_Problem details:_ Could you copy the data that follows exactly as written, but drop the pictures?

_Data block:_
============================================================

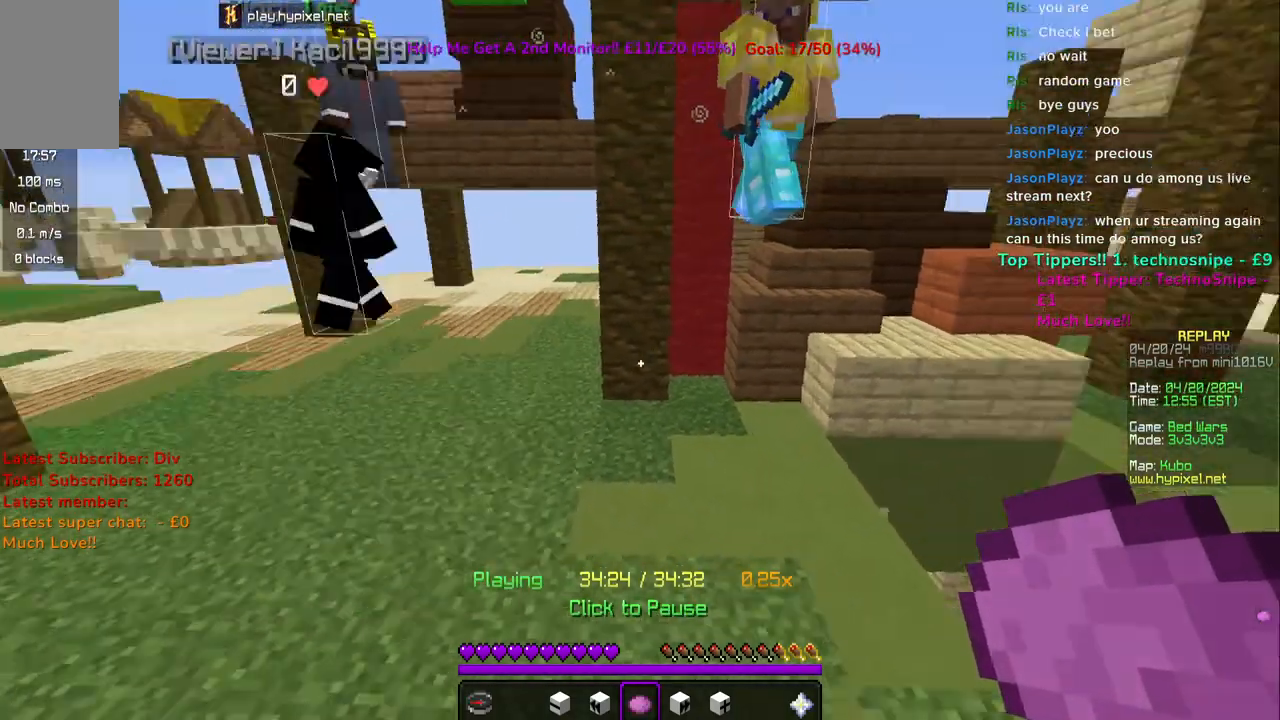
{"keys": [], "mouse": [], "events": []}
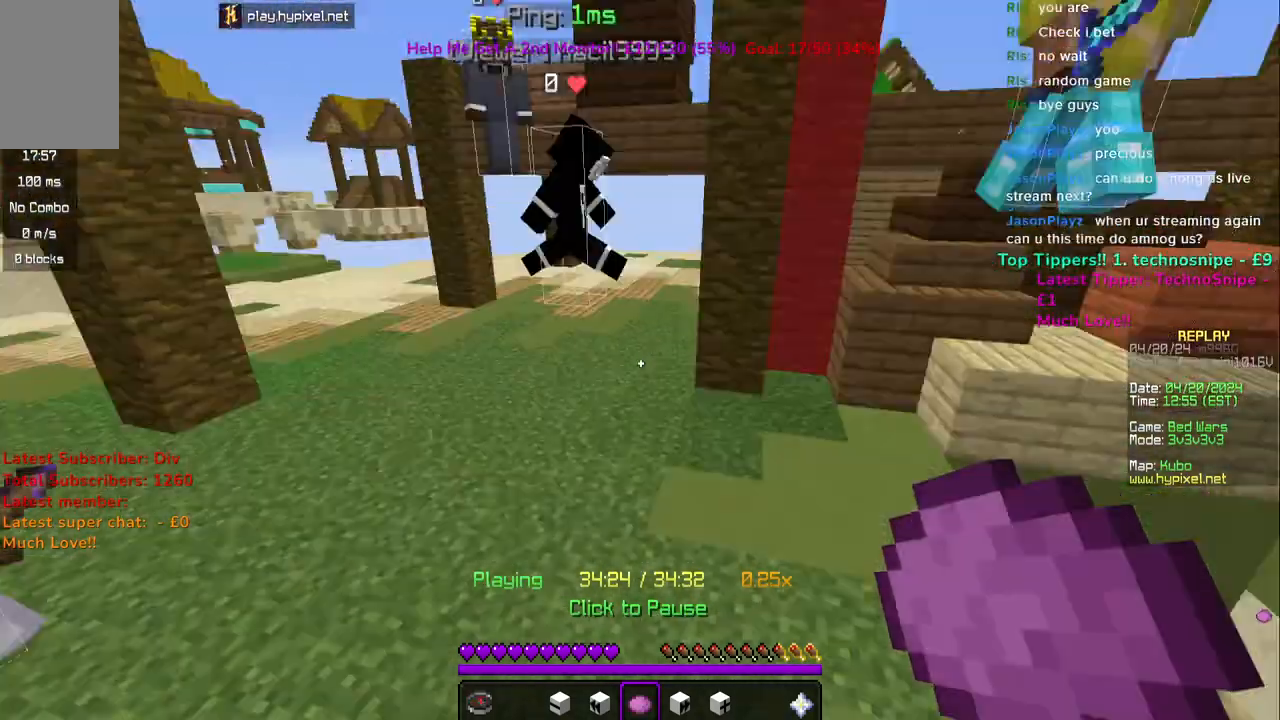
{"keys": [], "mouse": [], "events": []}
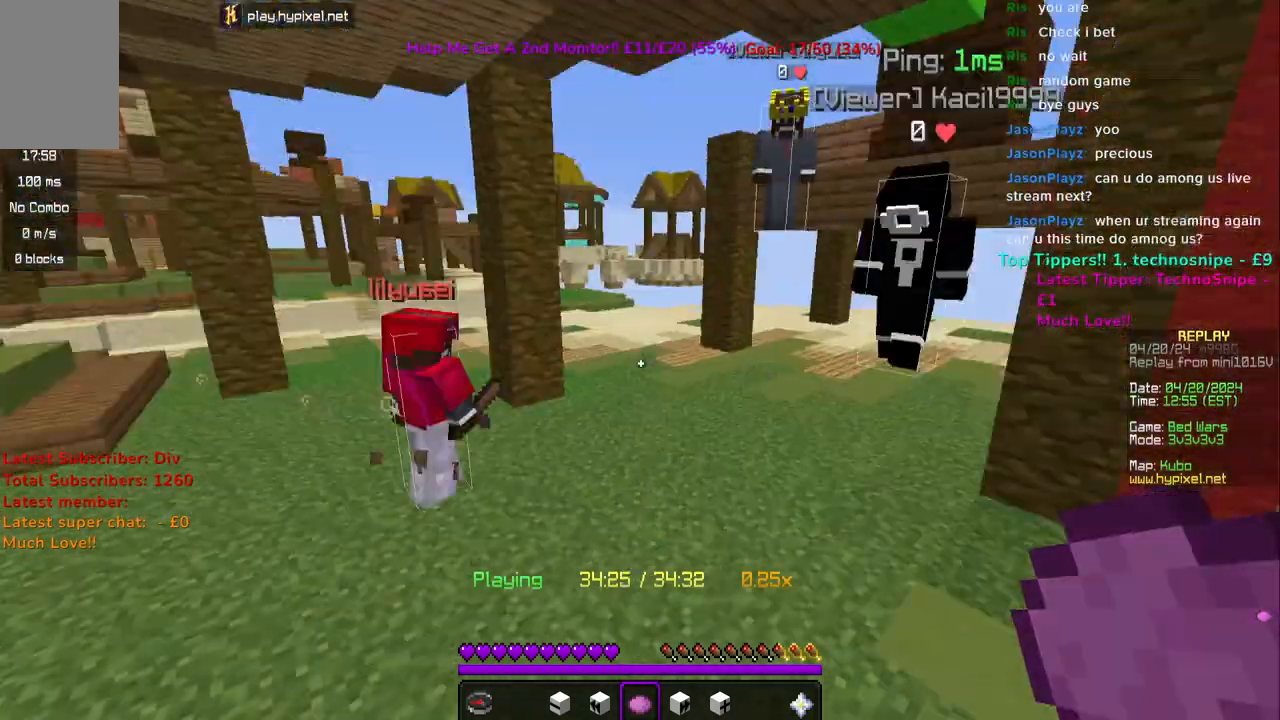
{"keys": [], "mouse": [], "events": []}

============================================================

_Exercise result:_
{"keys": [], "mouse": [], "events": []}
{"keys": [], "mouse": [], "events": []}
{"keys": [], "mouse": [], "events": []}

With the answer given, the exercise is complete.